Kasinathan, D., Koepernik, K., Janson, O., Nilsen, G. J., Piatek, J. O., Ronnow, H. M., et al. (2013). Electronic structure of KTi(SO₄)₂•H₂O: An S=½ frustrated chain antiferromagnet. Physical Review B, 88(22): 224410, pp. 1-9. doi:10.1103/PhysRevB.88.224410.
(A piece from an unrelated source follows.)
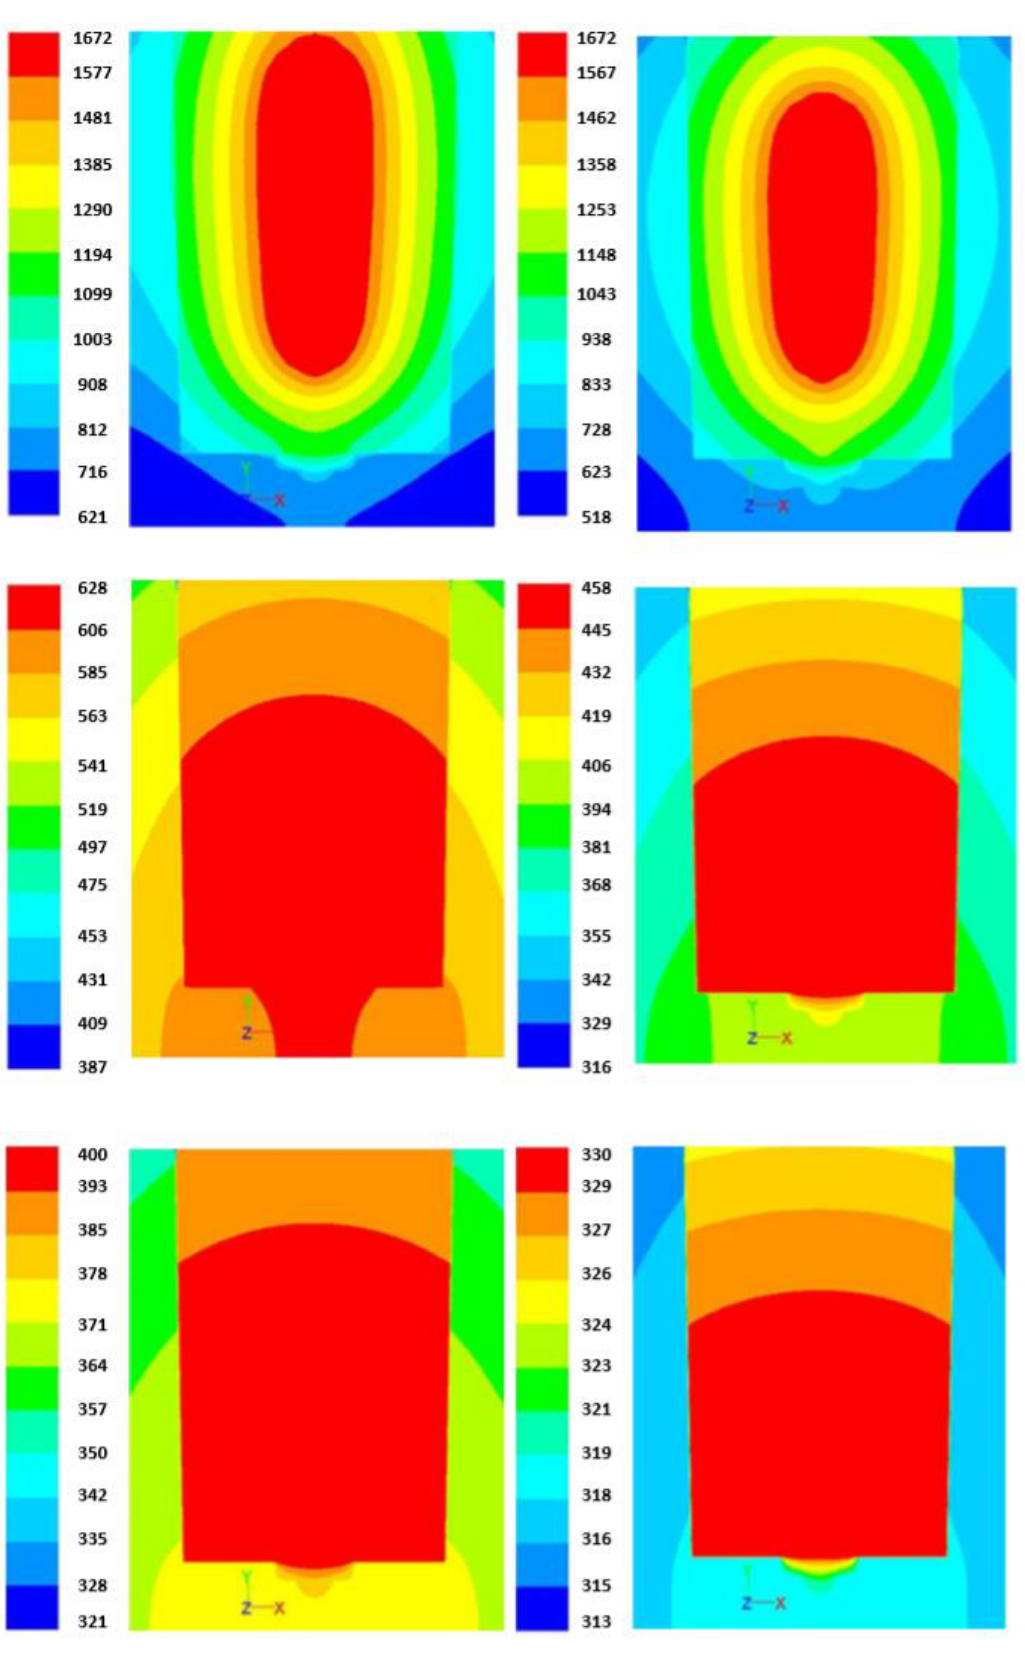
Figure 5. Temperature distribution at transversal plane (drum 1, steel properties). ( Top ) t = 1 h. ( Middle ) t = 10 h. ( Bottom ) t = 24 h. Left : 1 m/s. Right : 3 m/s.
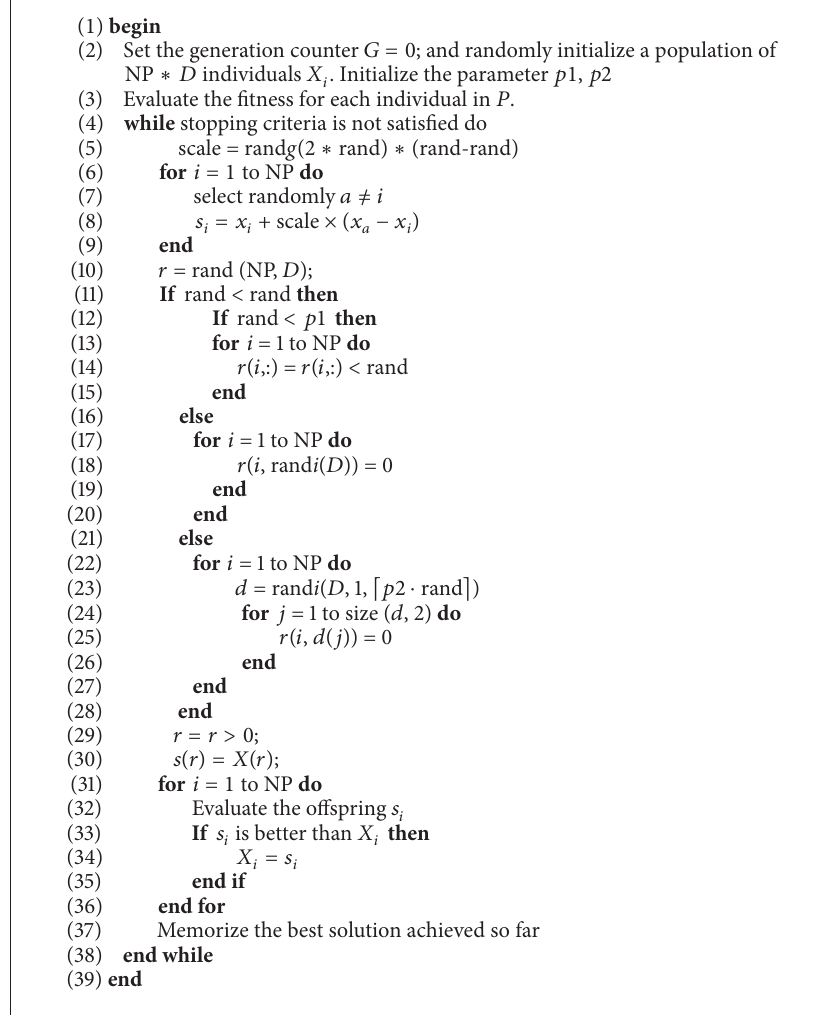
Procedure 1: Algorithm description of Differential search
Cite as: https://hdl.handle.net/11858/00-001M-0000-0017-C056-0

Abstract

The compound KTi(SO4)(2)center dot H2O was recently reported as a quasi-one-dimensional spin-1/2 compound with competing antiferromagnetic nearest-neighbor exchange J(1) and next-nearest-neighbor exchange J(2) along the chain with a frustration ratio alpha = J(2)/J(1) approximate to 0.29 [G. J. Nilsen, H. M. Ronnow, A. M. Lauchli, F. P. A. Fabbiani, J. Sanchez-Benitez, K. V. Kamenev, and A. Harrison, Chem. Mater. 20, 8 (2008)]. Here, we report a microscopically based magnetic model for this compound derived from density functional theory (DFT) based electronic structure calculations along with respective tight-binding models. Our (LSDA+U-d) calculations confirm the quasi-one-dimensional nature of the system with antiferromagnetic J(1) and J(2), but suggest a significantly larger frustration ratio alpha(DFT) approximate to 0.94-1.4, depending on the choice of U-d and structural parameters. Based on transfer matrix renormalization group (TMRG) calculations we find alpha(TMRG) = 1.5. Due to an intrinsic symmetry of the J(1)-J(2) model, our larger frustration ratio alpha is also consistent with the previous thermodynamic data. To identify the frustration ratio alpha unambiguously, we propose performing high-field magnetization and low-temperature susceptibility measurements.